▶ **What you need to do**: Go through the material and copy each line that includes "scroll".

(Input material Opens)

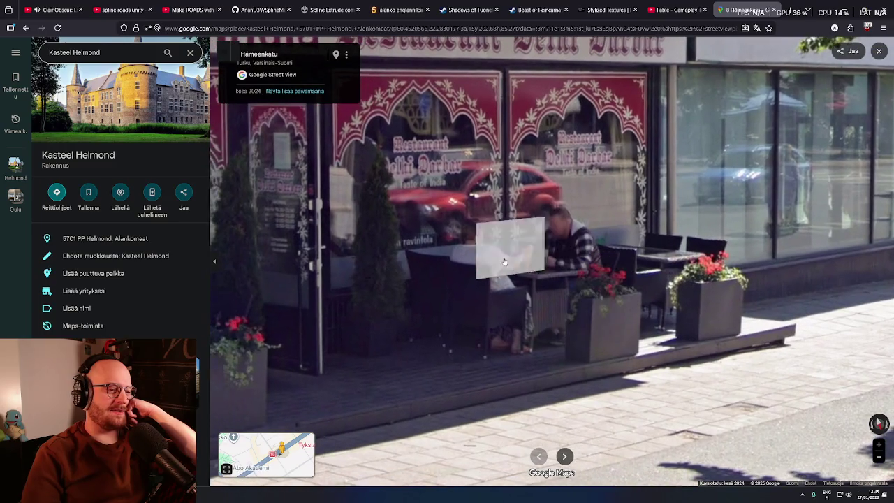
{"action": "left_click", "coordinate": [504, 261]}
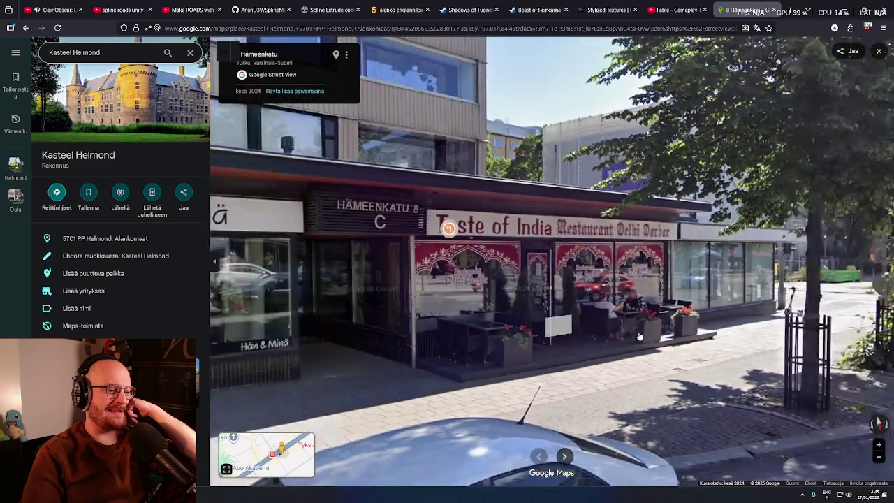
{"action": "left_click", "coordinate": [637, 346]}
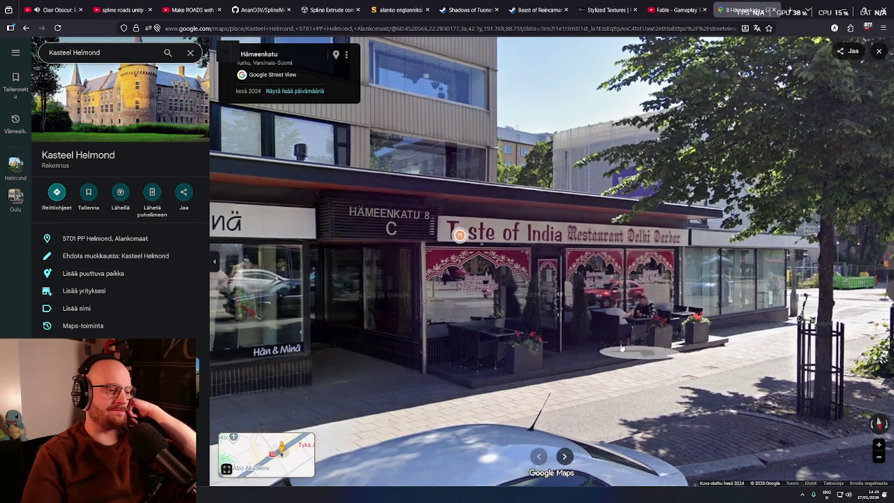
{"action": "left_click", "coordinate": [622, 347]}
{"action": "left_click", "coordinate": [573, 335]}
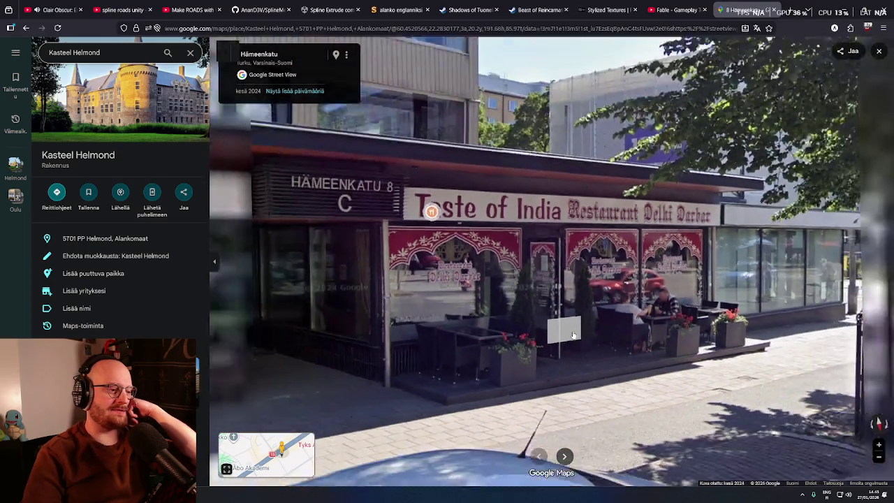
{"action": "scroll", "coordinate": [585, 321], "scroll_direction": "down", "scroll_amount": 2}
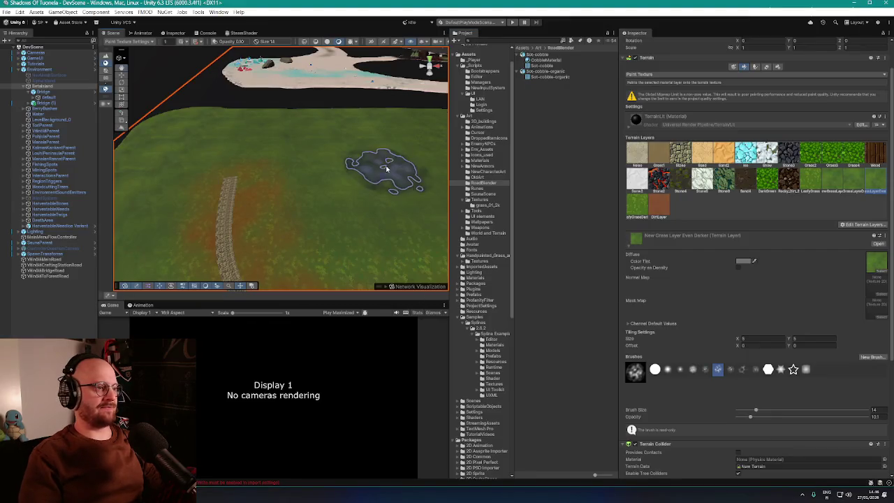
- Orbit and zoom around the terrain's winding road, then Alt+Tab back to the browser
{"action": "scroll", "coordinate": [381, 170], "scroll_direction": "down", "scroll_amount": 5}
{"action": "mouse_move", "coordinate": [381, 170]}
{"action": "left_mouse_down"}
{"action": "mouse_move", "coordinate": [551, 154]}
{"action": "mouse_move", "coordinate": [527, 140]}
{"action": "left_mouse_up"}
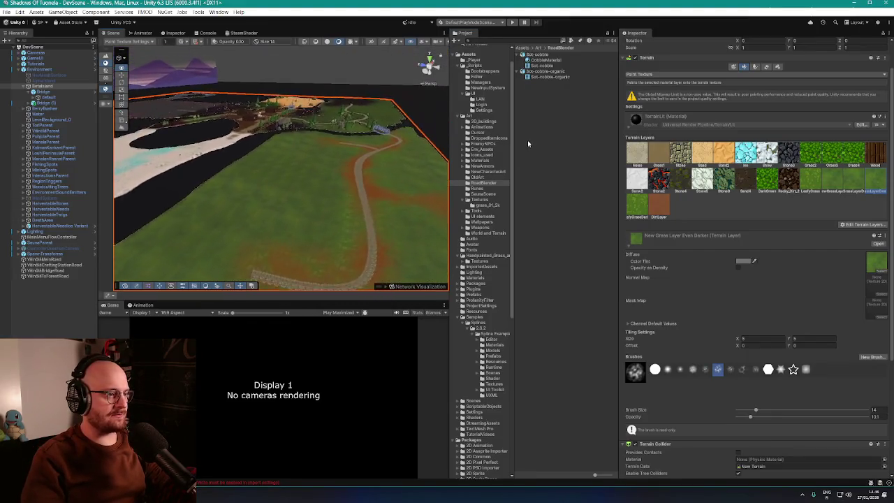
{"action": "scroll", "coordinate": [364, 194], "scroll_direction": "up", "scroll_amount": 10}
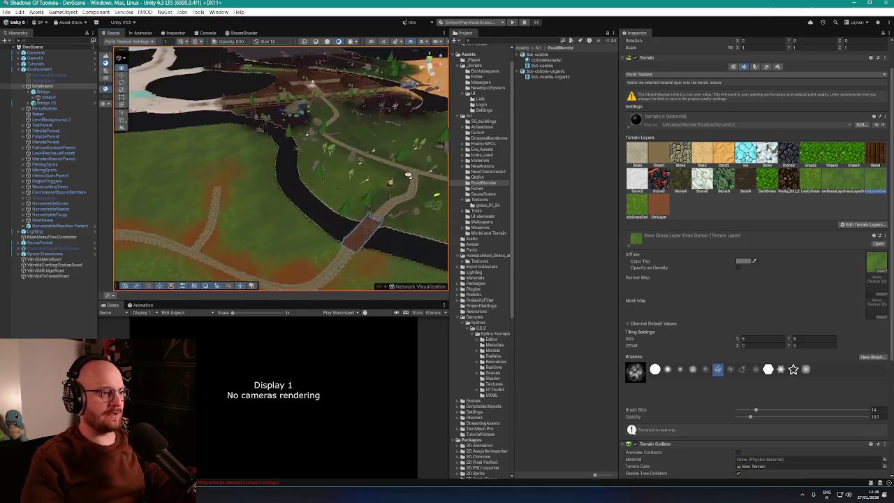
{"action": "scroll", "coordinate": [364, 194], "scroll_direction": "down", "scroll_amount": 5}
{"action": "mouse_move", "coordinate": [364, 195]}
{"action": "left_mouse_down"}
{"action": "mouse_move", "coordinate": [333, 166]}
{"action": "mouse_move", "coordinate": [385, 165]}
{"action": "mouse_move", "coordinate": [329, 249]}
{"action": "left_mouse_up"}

(Input material Closes)
(Input material Opens)

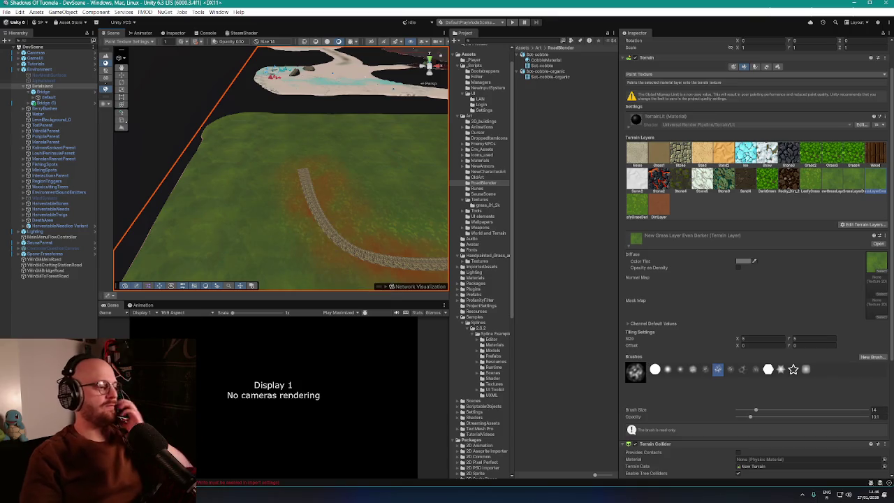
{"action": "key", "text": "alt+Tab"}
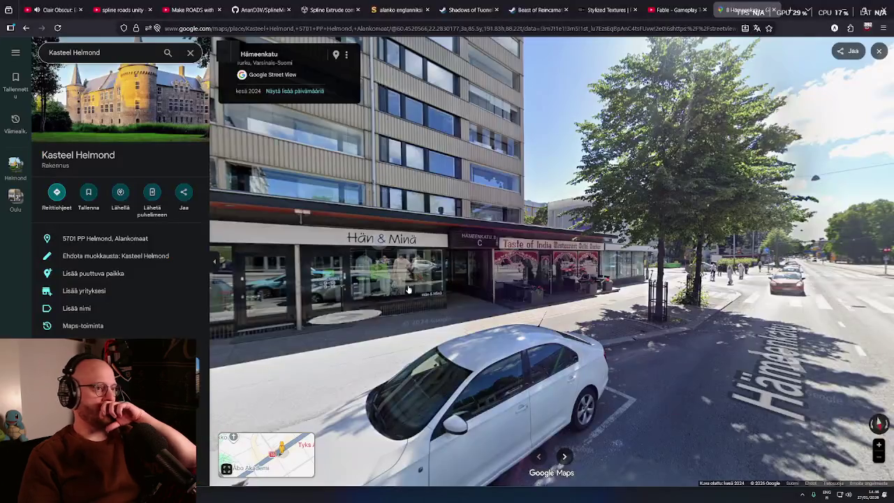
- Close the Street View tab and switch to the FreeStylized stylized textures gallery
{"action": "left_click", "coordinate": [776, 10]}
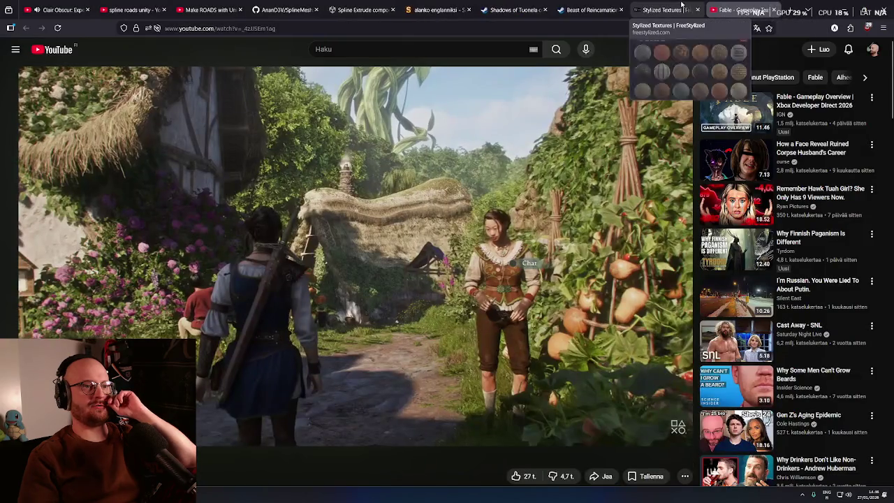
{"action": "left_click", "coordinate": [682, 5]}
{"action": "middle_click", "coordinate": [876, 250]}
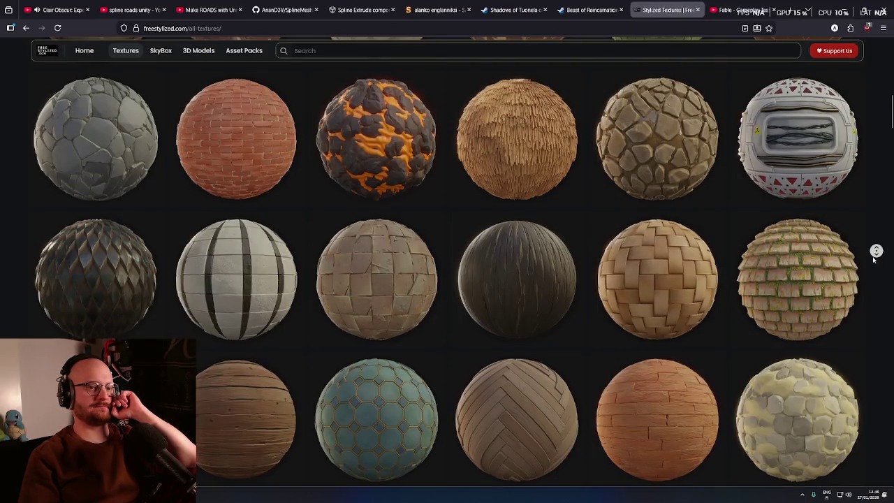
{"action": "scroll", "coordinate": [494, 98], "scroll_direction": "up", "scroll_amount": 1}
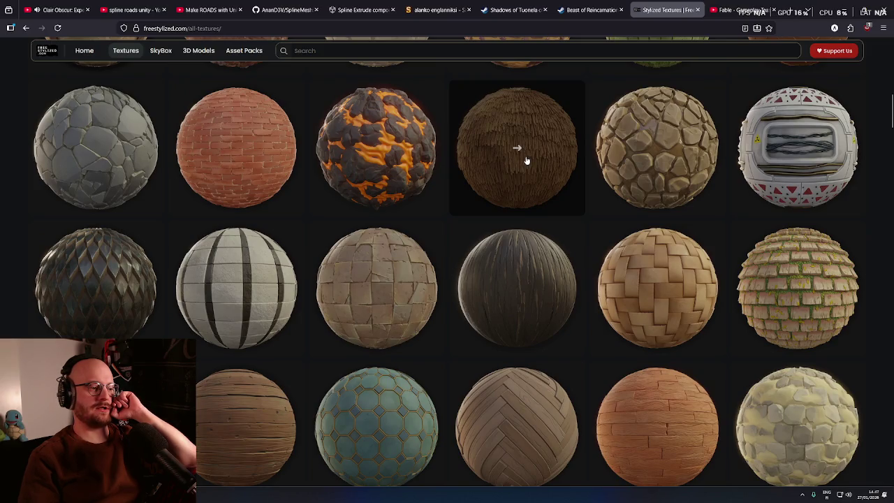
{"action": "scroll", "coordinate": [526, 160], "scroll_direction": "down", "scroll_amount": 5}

(Input material Closes)

▶ **Task answer**:
{"action": "scroll", "coordinate": [585, 321], "scroll_direction": "down", "scroll_amount": 2}
{"action": "scroll", "coordinate": [381, 170], "scroll_direction": "down", "scroll_amount": 5}
{"action": "scroll", "coordinate": [364, 194], "scroll_direction": "up", "scroll_amount": 10}
{"action": "scroll", "coordinate": [364, 194], "scroll_direction": "down", "scroll_amount": 5}
{"action": "scroll", "coordinate": [494, 98], "scroll_direction": "up", "scroll_amount": 1}
{"action": "scroll", "coordinate": [526, 160], "scroll_direction": "down", "scroll_amount": 5}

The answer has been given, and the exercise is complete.